## Exercise instructions
Without the pictures, retype each line below exactly as it stands.

## Provided data
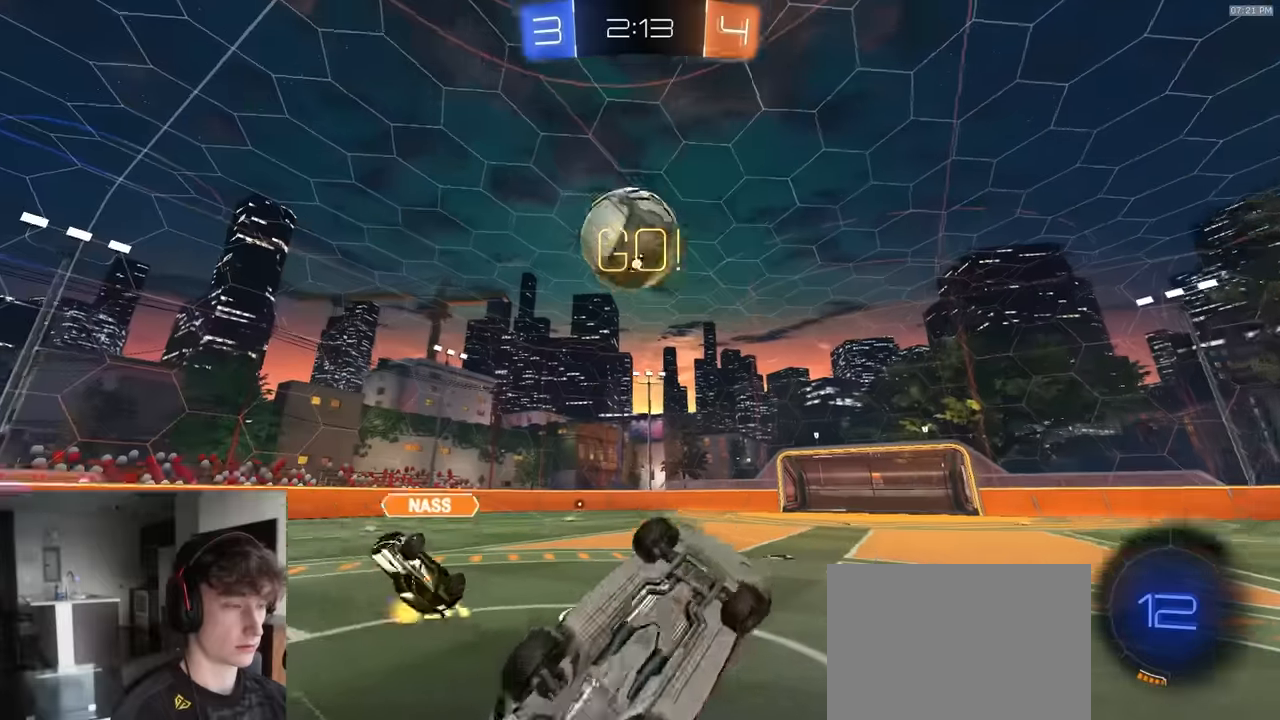
{"buttons": ["R2"], "left_stick": "left", "right_stick": "center", "events": [[50, "TRIANGLE", "up"], [67, "left_stick", "up-left"], [183, "left_stick", "center"], [217, "CIRCLE", "up"], [483, "left_stick", "left"]]}
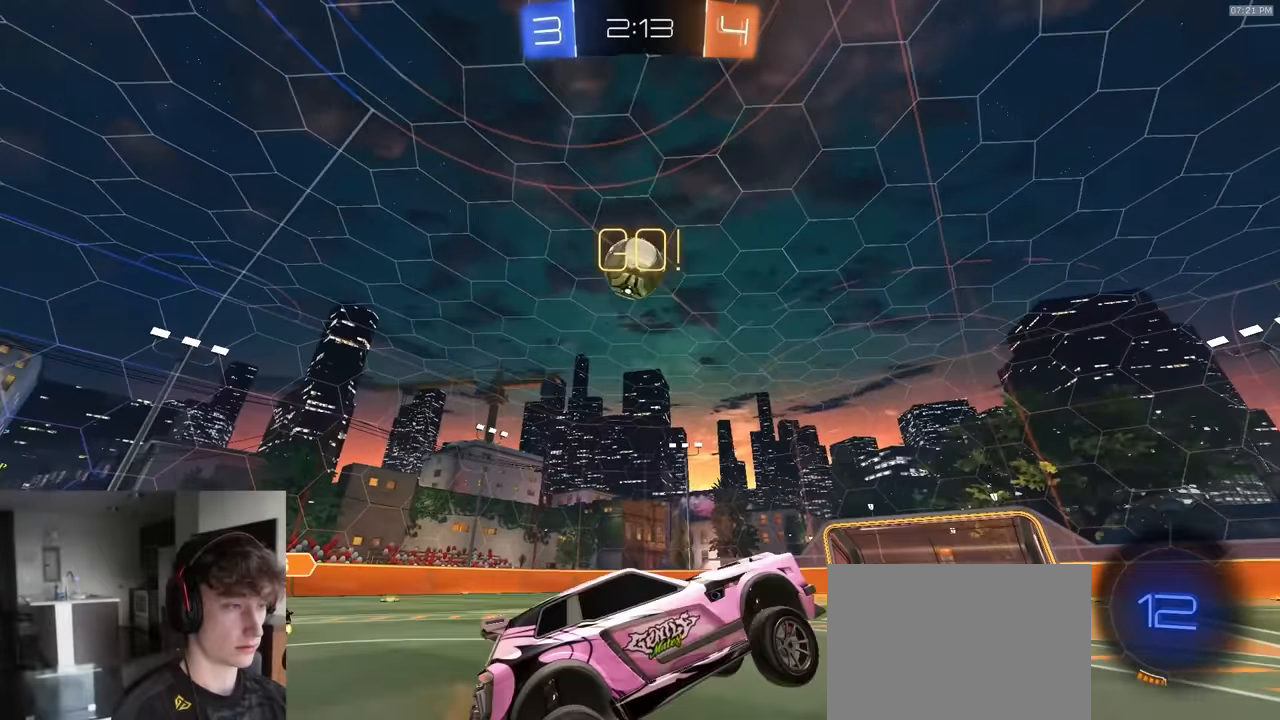
{"buttons": ["R2"], "left_stick": "left", "right_stick": "center", "events": []}
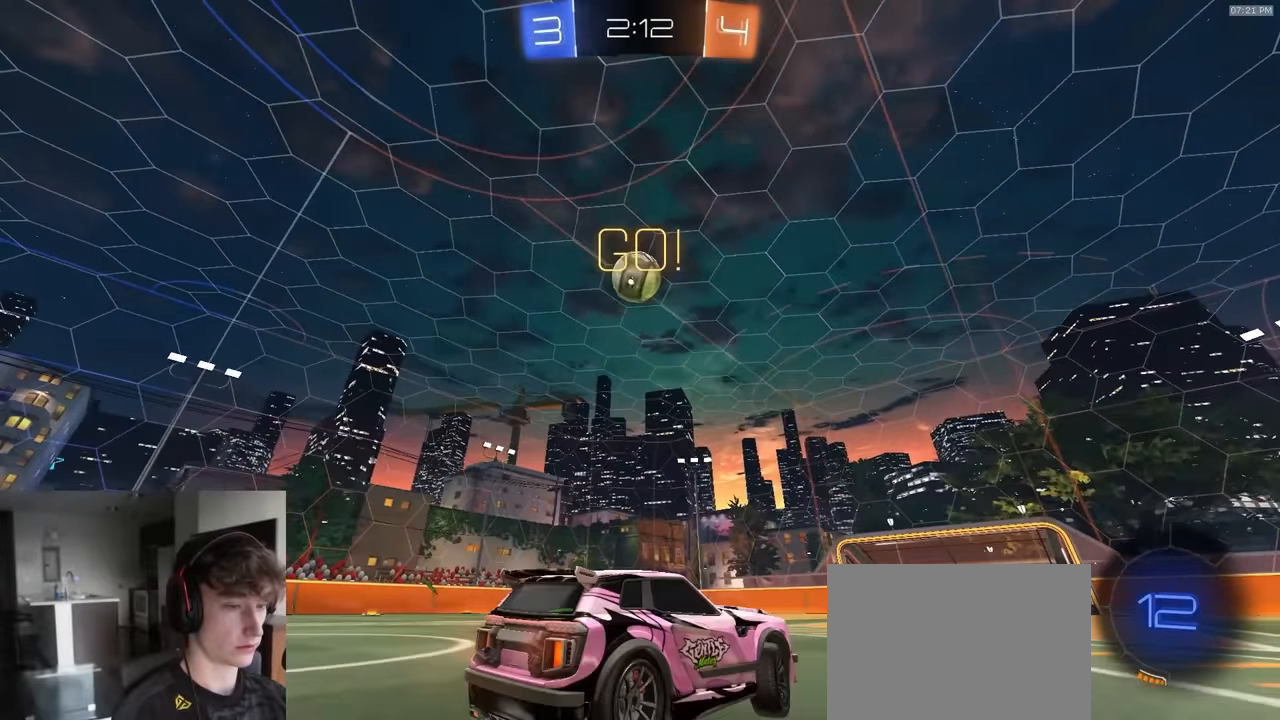
{"buttons": ["R2"], "left_stick": "center", "right_stick": "center", "events": [[200, "left_stick", "center"]]}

## Task response
{"buttons": ["R2"], "left_stick": "left", "right_stick": "center", "events": [[50, "TRIANGLE", "up"], [67, "left_stick", "up-left"], [183, "left_stick", "center"], [217, "CIRCLE", "up"], [483, "left_stick", "left"]]}
{"buttons": ["R2"], "left_stick": "left", "right_stick": "center", "events": []}
{"buttons": ["R2"], "left_stick": "center", "right_stick": "center", "events": [[200, "left_stick", "center"]]}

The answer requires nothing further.